(Beginning of Records shown)
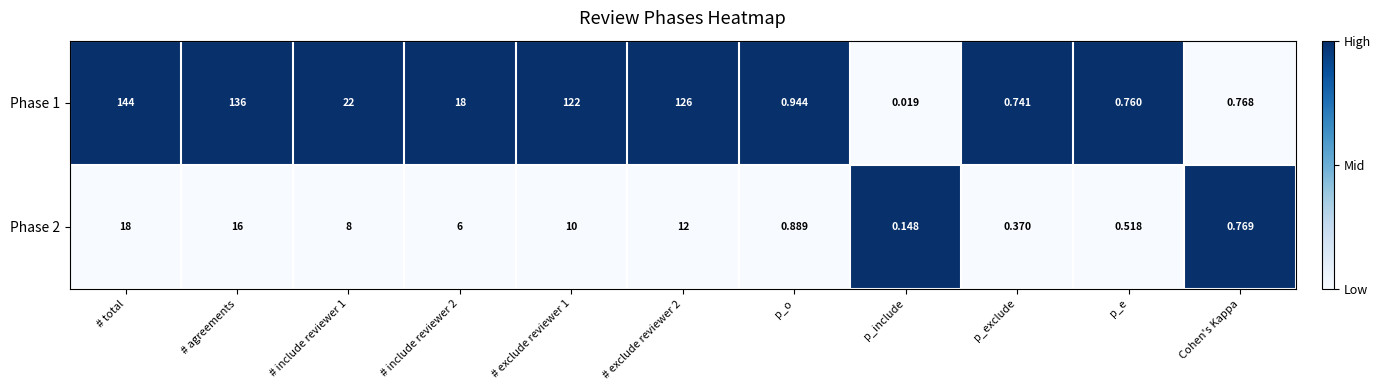

At which label does Phase 1 reach its minimum?

p_include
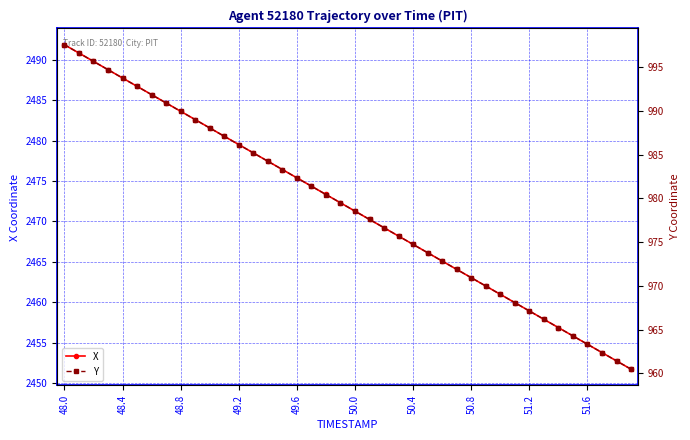

How many values in the Y series exceed 979?

20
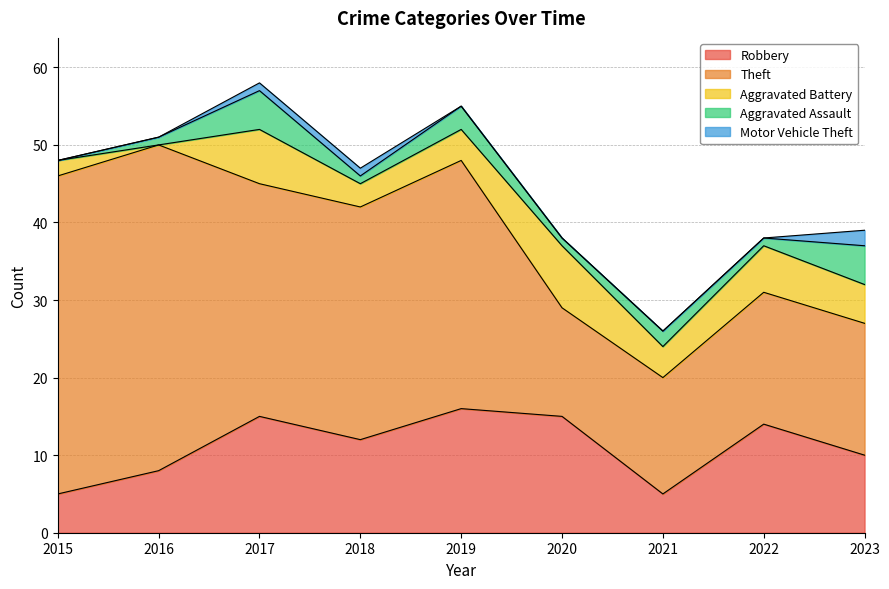

Is it true that Robbery equals 15 at 2017?

True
(End of Records shown)
Please collect every line above that contains the word "does", copying each one in full.

Result below:
At which label does Phase 1 reach its minimum?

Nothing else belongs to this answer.